Our results indicate that genetic risk for psychiatric conditions do not explain much of the variance in theory of mind ability in adolescents in this sample. We speculate that this must be due to different reasons. First, it is likely that the current task does not capture the entire variance in theory of mind. Indeed, as mentioned earlier, theory of mind is complex and designing a task to capture the intrinsic variance in theory of mind is challenging. The Triangles task only considers first order mental state attributions, and the range of mental states is very limited, compared to for example the Eyes Test14. It is also likely that the difficulties in theory of mind observed in individuals with psychiatric conditions may be due to other processes that mediate theory of mind. Interrogation of the genetic architecture of diverse phenotypes that contribute to social behaviour and theory of mind will help understand how they contribute to genetic risk for various psychiatric conditions. We can also not exclude the possibility that using either a larger training dataset and/or a larger target dataset will help improve the statistical significance of the polygenic score association. Finally, we cannot ignore non-genetic contributors to theory of mind. Certainly, twin studies do suggest that for certain theory of mind tasks, the genetic contribution is negligible.

Previous work from our lab investigated the genetic architecture of cognitive empathy measured using the Eyes test in a sample of more than 88,000 individuals of European ancestry10. Here we draw several distinctions between the current study and the earlier study. First, the Triangle Task requires making inferences about mental states to animate non-social shapes, while the Eyes Test requires identifying the mental state from photographs of human eyes. Second, the current study investigates the genetic architecture of theory of mind at a specific age (13 years old). This allows for interrogation of the genetic contribution in adolescence when individuals are particularly vulnerable to several psychiatric conditions. However, we note that this is an age when the participants are undergoing puberty. Specific aspects of theory of mind develop differently during the course of puberty48,49. We were unable to account for differences in pubertal development in the current study.

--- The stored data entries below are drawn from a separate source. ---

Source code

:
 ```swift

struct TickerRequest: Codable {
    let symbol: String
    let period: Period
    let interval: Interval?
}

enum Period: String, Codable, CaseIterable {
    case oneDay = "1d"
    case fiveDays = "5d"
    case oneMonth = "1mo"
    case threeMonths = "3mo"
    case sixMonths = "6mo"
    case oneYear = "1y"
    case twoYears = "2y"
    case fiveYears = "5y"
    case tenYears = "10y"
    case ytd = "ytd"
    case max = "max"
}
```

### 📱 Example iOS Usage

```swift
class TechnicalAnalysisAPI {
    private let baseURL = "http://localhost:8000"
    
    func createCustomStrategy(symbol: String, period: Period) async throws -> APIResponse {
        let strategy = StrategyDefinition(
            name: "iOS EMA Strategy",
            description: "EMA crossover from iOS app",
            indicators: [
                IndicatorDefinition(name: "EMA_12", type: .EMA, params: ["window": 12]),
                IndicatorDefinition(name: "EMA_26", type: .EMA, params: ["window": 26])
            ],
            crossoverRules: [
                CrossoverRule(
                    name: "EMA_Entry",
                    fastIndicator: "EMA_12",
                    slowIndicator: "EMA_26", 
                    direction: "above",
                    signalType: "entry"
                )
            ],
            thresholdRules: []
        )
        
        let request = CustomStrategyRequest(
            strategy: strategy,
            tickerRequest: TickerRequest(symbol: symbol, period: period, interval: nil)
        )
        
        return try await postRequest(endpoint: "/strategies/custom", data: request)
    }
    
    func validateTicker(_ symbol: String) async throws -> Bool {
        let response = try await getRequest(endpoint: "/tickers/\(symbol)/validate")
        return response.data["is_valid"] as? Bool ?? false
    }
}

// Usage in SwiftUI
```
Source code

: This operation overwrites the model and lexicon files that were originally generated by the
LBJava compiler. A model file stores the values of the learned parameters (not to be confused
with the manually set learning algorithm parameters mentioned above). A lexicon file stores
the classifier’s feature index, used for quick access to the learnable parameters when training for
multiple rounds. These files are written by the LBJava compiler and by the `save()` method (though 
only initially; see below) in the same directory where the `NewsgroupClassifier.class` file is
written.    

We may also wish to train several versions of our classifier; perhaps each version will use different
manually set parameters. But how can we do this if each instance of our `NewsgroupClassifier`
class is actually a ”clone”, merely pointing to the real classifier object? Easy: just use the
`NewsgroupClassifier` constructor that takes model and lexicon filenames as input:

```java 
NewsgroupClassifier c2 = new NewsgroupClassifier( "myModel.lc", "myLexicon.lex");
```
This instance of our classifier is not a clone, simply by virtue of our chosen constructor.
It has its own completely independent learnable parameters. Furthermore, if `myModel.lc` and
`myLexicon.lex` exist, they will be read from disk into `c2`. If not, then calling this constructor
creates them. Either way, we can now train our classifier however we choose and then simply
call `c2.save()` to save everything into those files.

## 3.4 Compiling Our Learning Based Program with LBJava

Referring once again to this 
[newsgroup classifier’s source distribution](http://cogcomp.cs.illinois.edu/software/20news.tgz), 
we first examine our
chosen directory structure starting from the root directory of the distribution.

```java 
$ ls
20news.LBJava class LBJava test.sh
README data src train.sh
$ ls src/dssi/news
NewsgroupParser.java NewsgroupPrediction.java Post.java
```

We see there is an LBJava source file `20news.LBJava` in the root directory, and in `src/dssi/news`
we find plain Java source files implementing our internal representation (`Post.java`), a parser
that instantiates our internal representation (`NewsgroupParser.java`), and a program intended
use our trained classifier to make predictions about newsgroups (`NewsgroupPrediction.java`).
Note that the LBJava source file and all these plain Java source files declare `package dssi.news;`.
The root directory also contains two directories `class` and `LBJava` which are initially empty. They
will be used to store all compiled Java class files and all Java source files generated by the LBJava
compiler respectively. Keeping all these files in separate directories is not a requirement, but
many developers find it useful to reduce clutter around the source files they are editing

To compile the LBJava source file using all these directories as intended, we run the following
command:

In conclusion, this study does not find a significant genetic contribution to first-order theory of mind in adolescents. We find limited evidence that genetic variants that contribute to risk for psychiatric conditions predict variance in theory of mind ability in adolescents. However, we do find that genetic variants contributing to cognitive aptitude and cognitive empathy are significantly associated with theory of mind ability in adolescence. We speculate that observed differences in theory of mind in individuals with psychiatric conditions may be due to both biological and non-biological factors, or other biological phenotypes that mediate performance on tasks of theory of mind.